In light of the Suez canal blockage, Siobahn Bahl examines the longer- term impacts of this six- day disruption.
The Suez Canal is one of the most critical passage ways in the world. It sees 10 per cent of all global shipping pass through it every day making up nearly 90 per cent of all global trade. It is a vital vein in the global network, but it is also one of the most precarious.
“The Ever Given has shown a bright light on the weakness of the global trade chain, and the power one accident can have on the world.”

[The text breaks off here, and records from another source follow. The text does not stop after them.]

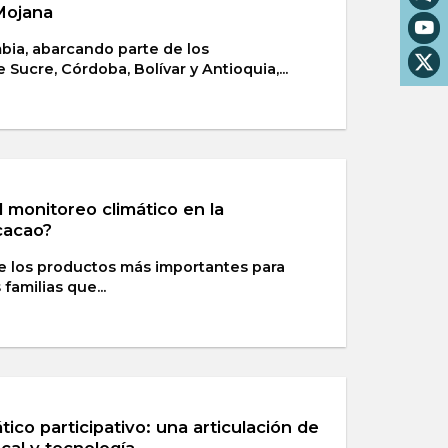
Mojana
bia, abarcando parte de los
ucre, Córdoba, Bolívar y Antioquia,...
 monitoreo climático en la
cacao?
e los productos más importantes para
familias que...
ico participativo: una articulación de
ocal y tecnología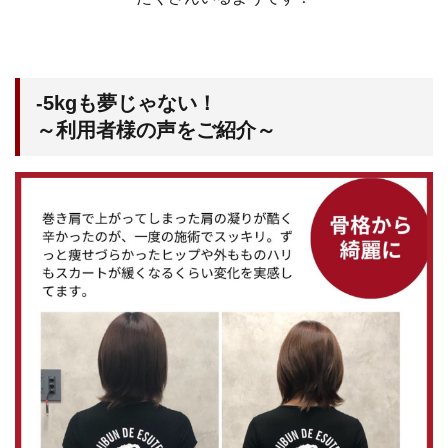
-5kgも夢じゃない！
～利用者様の声をご紹介～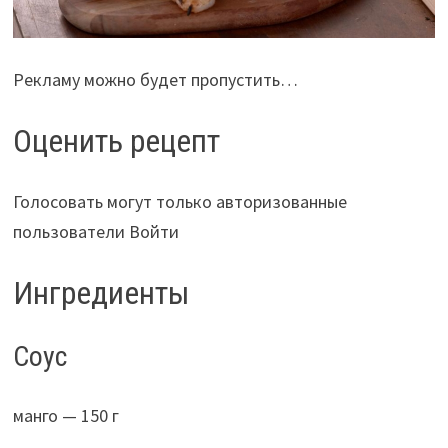
Рекламу можно будет пропустить…
Оценить рецепт
Голосовать могут только авторизованные
пользователи Войти
Ингредиенты
Соус
манго — 150 г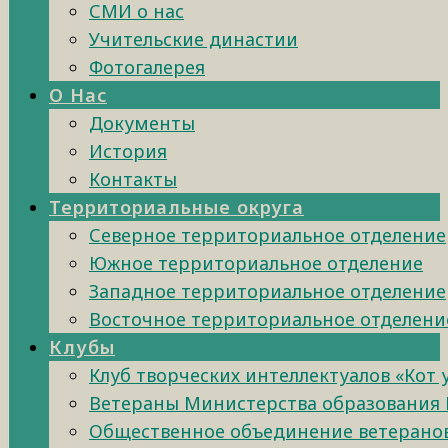
СМИ о нас
Учительские династии
Фотогалерея
О Нас
Документы
История
Контакты
Территориальные округа
Северное территориальное отделение
Южное территориальное отделение
Западное территориальное отделение
Восточное территориальное отделени
Клубы
Клуб творческих интеллектуалов «Кот
Ветераны Министерства образования 
Общественное объединение ветеранов 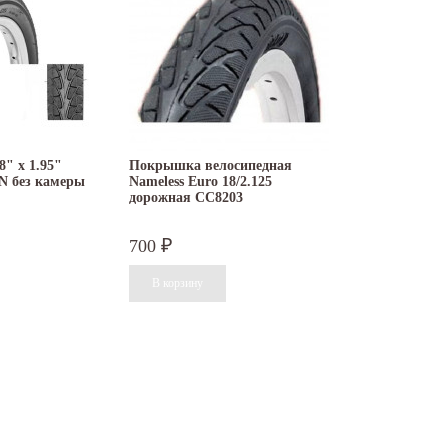
" x 1.95"
Покрышка велосипедная
 без камеры
Nameless Euro 18/2.125
дорожная СС8203
700
₽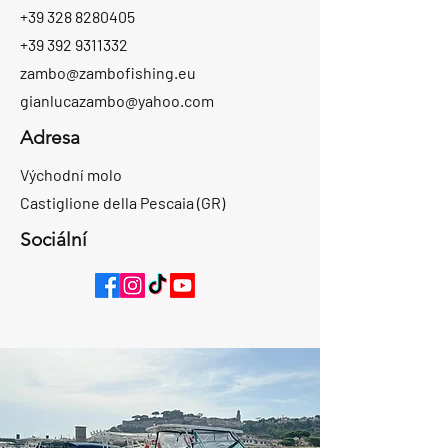
+39 328 8280405
+39 392 9311332
zambo@zambofishing.eu
gianlucazambo@yahoo.com
Adresa
Východní molo
Castiglione della Pescaia (GR)
Sociální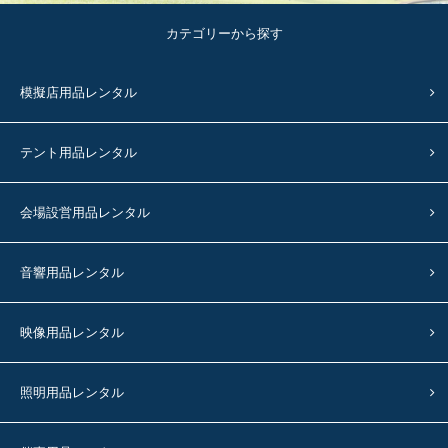
カテゴリーから探す
模擬店用品レンタル
テント用品レンタル
会場設営用品レンタル
音響用品レンタル
映像用品レンタル
照明用品レンタル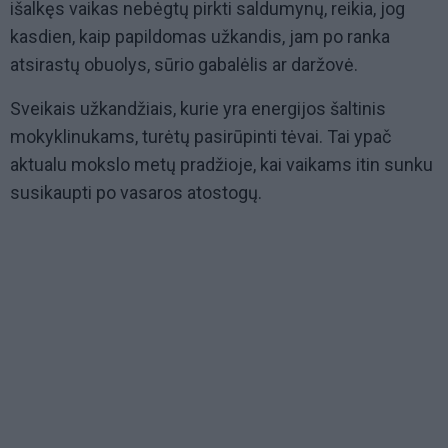
išalkęs vaikas nebėgtų pirkti saldumynų, reikia, jog
kasdien, kaip papildomas užkandis, jam po ranka
atsirastų obuolys, sūrio gabalėlis ar daržovė.
Sveikais užkandžiais, kurie yra energijos šaltinis
mokyklinukams, turėtų pasirūpinti tėvai. Tai ypač
aktualu mokslo metų pradžioje, kai vaikams itin sunku
susikaupti po vasaros atostogų.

The Suez Canal is the shortest sea link between Asia and Europe, and on 23 March 2021 ‘Ever Given’ a Ultra Large Container Vessel (ULCV), carrying 20,000 containers, the width of 194ft became lodged in the canal.
The Ever Given set off that morning at 5:17 am. A sandstorm whipping around the ship, 30mph winds battering against her sides, she set off for her voyage. It is questionable why she set off in the first place, after at least one other ship decided to hold off in the safety of the harbour.
Within 25 minutes the Ever Given had sped up to more than 13 knots and began by 5:42am to swing, pointing to starboard, to portside, to starboard, to portside again. It appeared to speed up as an attempt to correct itself, but it was too late, her bow had became wedged into the side of the canal.
For six days the Ever Given remained lodged in the middle of the Suez Canal. Re-floated in the early hours of the 29th March, her dislodging freed the blockaded 367 vessels and the tensions running through the world of maritime commerce. The Suez Canal took 10 years and 1.5 million workers to build in the 19th century, yet it took one day and one Ultra Vessel to bring it’s flowing traffic to a halt.
As you can imagine, such a gigantic vessel was not easily removed, precisely 200,000 metric tons had to be prised from the earthy clutches of the Asian embankment. It took sand dredging, rock removal and the reopening of an old Egyptian canal as a by lane to navigate the situation.
It was one ship, in one canal, but the cascading consequences are affecting ports and supply chains around the world.
The blockage in the canal has been estimated by shipping analysts to have held up nearly $10 billion in trade every day. The expenses don’t stop there, some shipowners added weeks of sea time, racking up fuel costs in re-routing around the Cape of Good Hope. This alone could be an add of more than £18,000 a day in fuel costs. The economic ramifications are not so much the issue for an industry that amounts to $18 trillion a year, but the blockage has thrown timings out the window. Many ships are now delayed in reaching their final destinations, throwing the whole maritime trading chain out of kilter.
Due to the contingent nature of the shipping trade the economic ripples are yet to be realised. It is only once we see the full knock on effect on the trading line will we be able to, with some clarity, see the consequential economic forecast. Yet data from German insurer Allianz predicated that the blockage will cost global trade between $6-10bn a week and reduce annual trade growth by 0.2-0.4 per cent points.
What is particularly disconcerting is the range of products that were stuck in this watery traffic jam. Boats with Ikea products, livestock, and more were caught up in the blockage. This is an issue that will effect a wide range of markets.
As Alan Murphy, the founder of Sea Intelligence, a maritime date and analysis firm told the New York Times “All global retail moves in containers, or 90 per cent of it. Name any brand name and they will [have] been stuck on one of those vessels”.
Time will tell, but for now the Ever Given has shown a bright light on the weakness of the global trade chain, and the power one accident can have on the world.